TEXTO DE ORIGEM -
■ ■ ■ ■
16 DE MAIO DE 1897 – LISBOA: SOLIDARIEDADE NA ARENA…



TAUROMACHIA

 Praça do Campo Pequeno


Tarde que predispunha para o divertimento popular. Sol quente, que alegra e incita á passeiata amena. Por isso, logo  depois das tres horas, as "tipoias" batiam, Avenida fóra, em caminho do Campo Pequeno; os cavallos trotavam com pouco afan, mas os pingalins dos cocheiros avivavam lhes o cumprimento do dever, e elles lá iam, offegantes, suorentos mandando sem duvida ao diacho os aficionados, que pouco a pouco foram entrando na praça.

A enchente não foi completa mas a empreza teve o que em linguagem vulgar se chama uma casa boa.

Tomaram parte n'esta quinta corrida, os cavalleiros José Bento (de Araújo, Fernando de Oliveira e Adelino Raposo.

Espada, Parráo e os seus bandarilheiros e os nossos artistas Calabaça, Theodoro, Torres Branco e Salgado.

Os touros pertenciam ao sr. dr. Manuel Duarte Laranja, sahindo desiguaes e maus para a lide tanto de cavallo como de pé. Salientaram-se apenas o 9.º touro, (vinagre) e o 12.º, sendo o primeiro d'estes dois bandarilhado pelos hespanhoes da cuadrilla de Parráo e o segundo pelos bandarilheiros Calabaça e Torres Branco.
■ ■ ■ ■
DADOS -
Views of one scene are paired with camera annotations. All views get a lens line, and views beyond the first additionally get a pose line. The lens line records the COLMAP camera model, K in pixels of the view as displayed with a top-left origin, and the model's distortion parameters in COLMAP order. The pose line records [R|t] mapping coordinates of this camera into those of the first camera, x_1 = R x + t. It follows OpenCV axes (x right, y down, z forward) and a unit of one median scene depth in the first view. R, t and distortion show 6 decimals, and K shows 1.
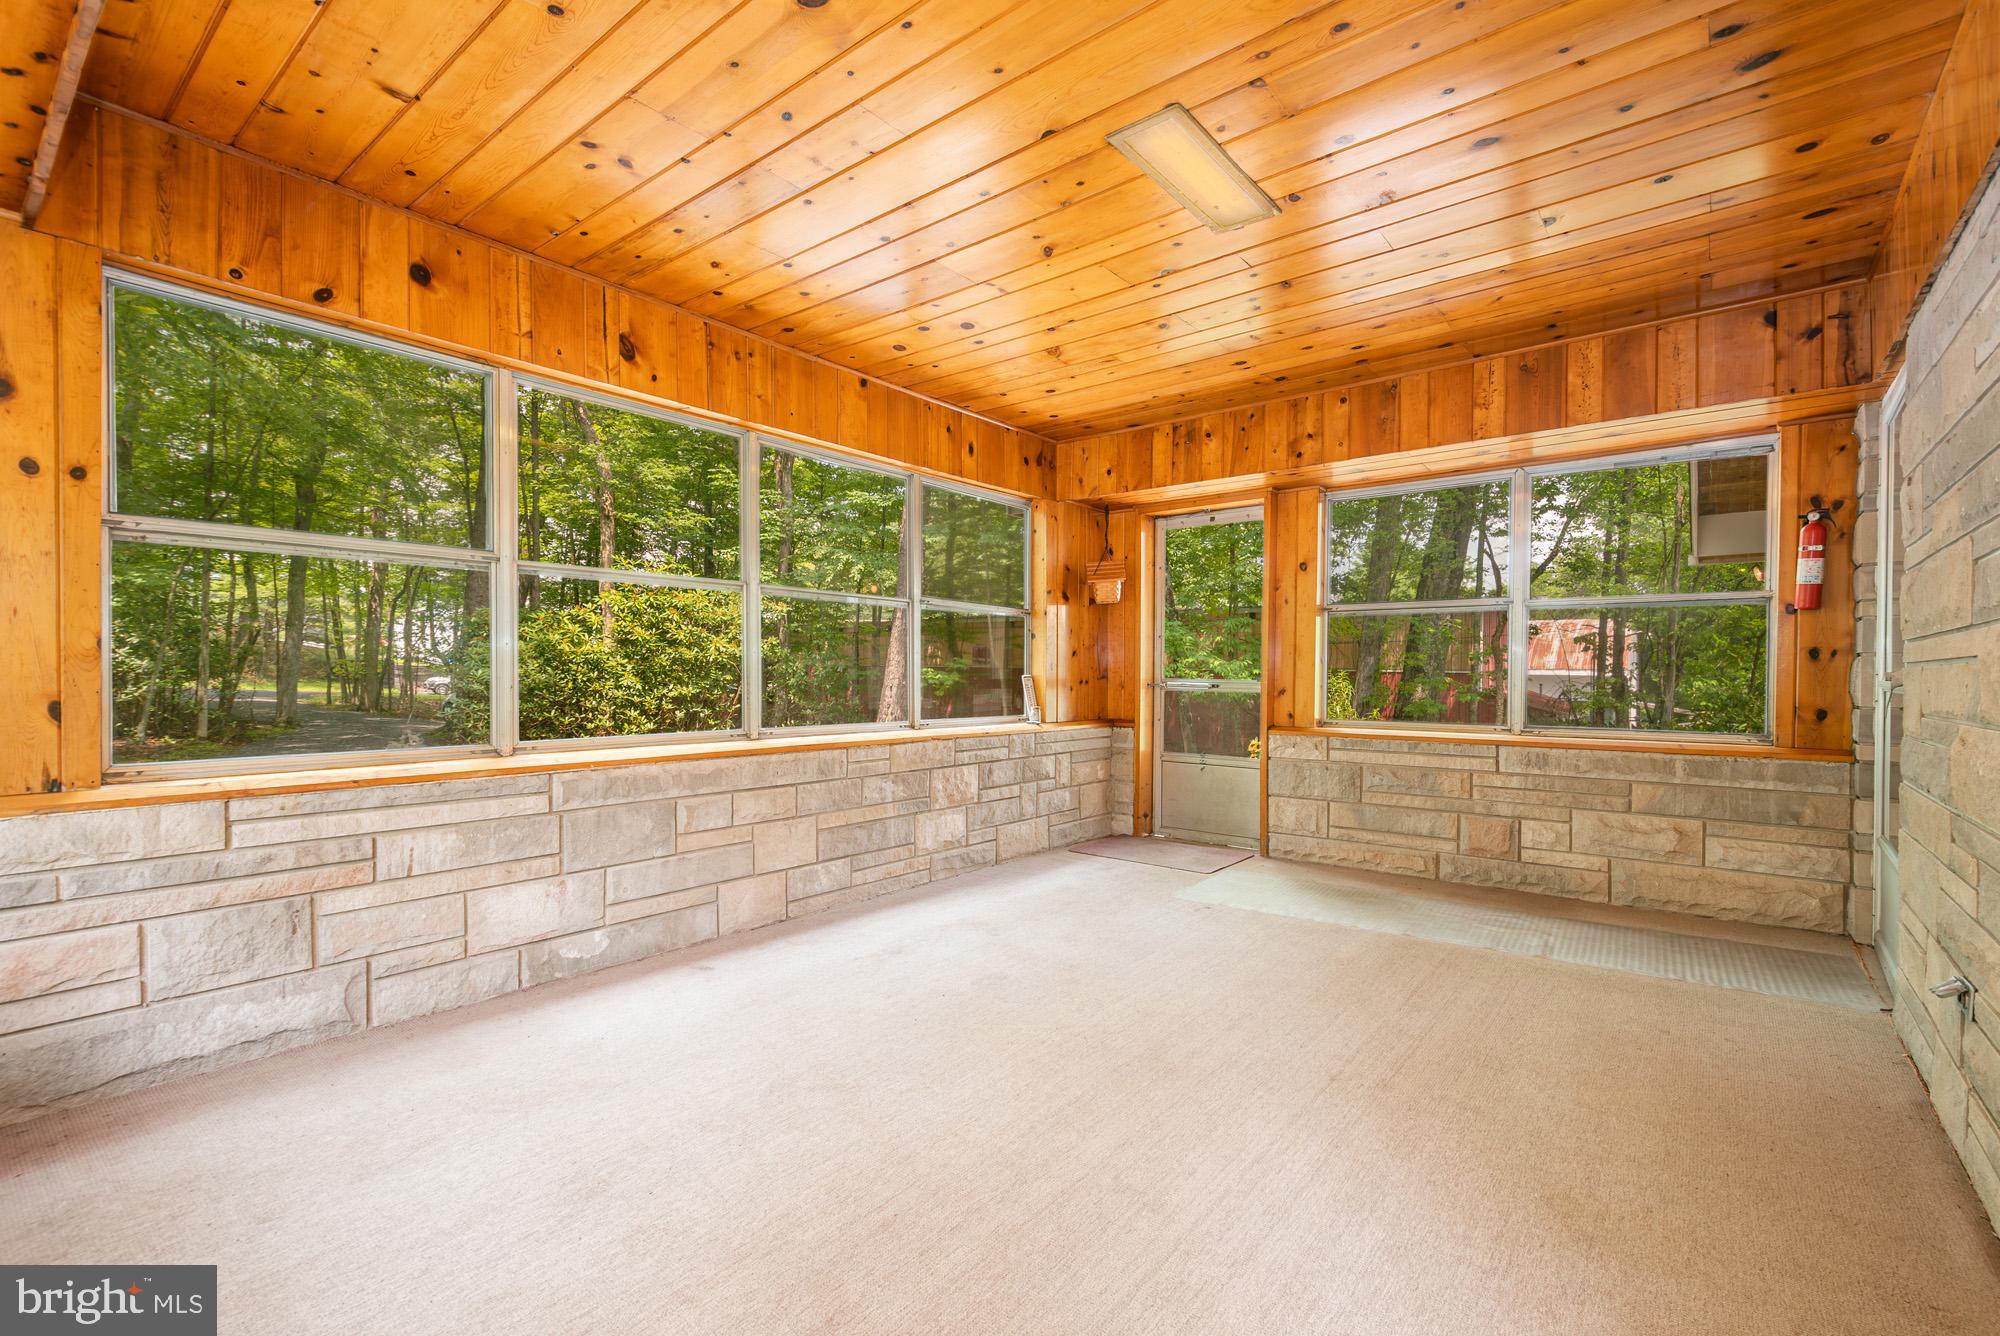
lens RADIAL K [[897.4, 0, 1002.1], [0, 897.4, 687.9], [0, 0, 1]] dist [0.013974, -0.004852]
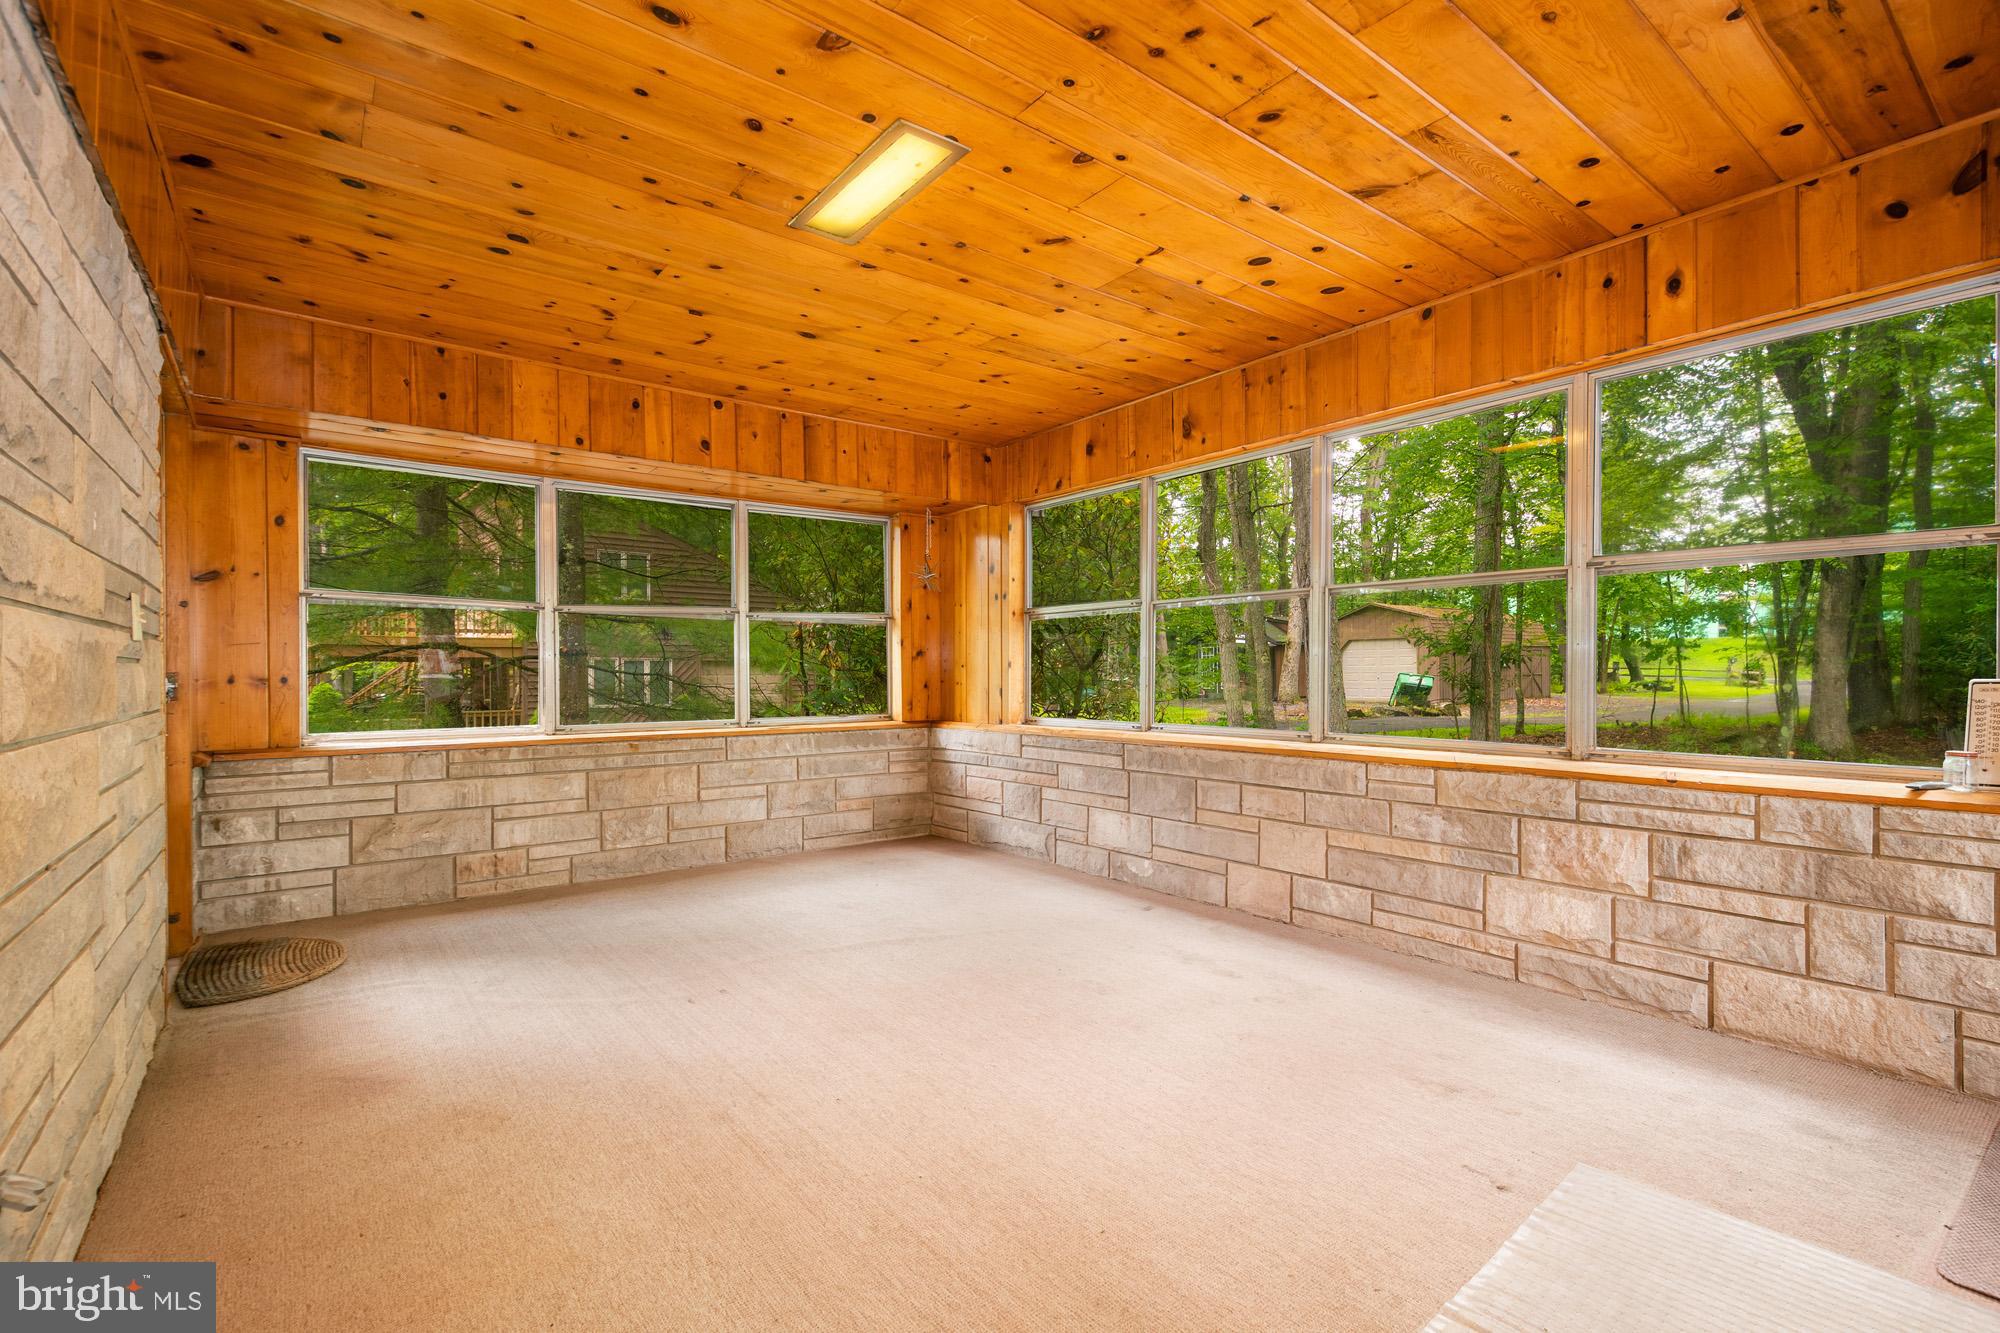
lens RADIAL K [[827.4, 0, 1003.1], [0, 827.4, 684.9], [0, 0, 1]] dist [0.011419, -0.004214]
pose [[-0.198451, 0.007914, -0.980079, 0.721849], [-0.014195, 0.999839, 0.010948, -0.012165], [0.980008, 0.016085, -0.198307, 0.867200]]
■ ■ ■ ■
PROBLEMA A -
Responda com base na crônica da tourada:
(i) Por volta de que horas as "tipoias" seguiam em direção ao Campo Pequeno?
(ii) A quem pertenciam os touros?
(iii) Quem bandarilhou o 12.º touro?
PROBLEMA B -
Reproduza fielmente o trecho da crônica da tourada que começa nas palavras "Praça do Campo" e termina depois de "uma casa boa.".
Não é preciso consultar a listagem.

SUA SOLUÇÃO A -
(i) Logo depois das três horas.
(ii) Ao sr. dr. Manuel Duarte Laranja.
(iii) Os bandarilheiros Calabaça e Torres Branco.

SUA SOLUÇÃO B -
Praça do Campo Pequeno


Tarde que predispunha para o divertimento popular. Sol quente, que alegra e incita á passeiata amena. Por isso, logo  depois das tres horas, as "tipoias" batiam, Avenida fóra, em caminho do Campo Pequeno; os cavallos trotavam com pouco afan, mas os pingalins dos cocheiros avivavam lhes o cumprimento do dever, e elles lá iam, offegantes, suorentos mandando sem duvida ao diacho os aficionados, que pouco a pouco foram entrando na praça.

A enchente não foi completa mas a empreza teve o que em linguagem vulgar se chama uma casa boa.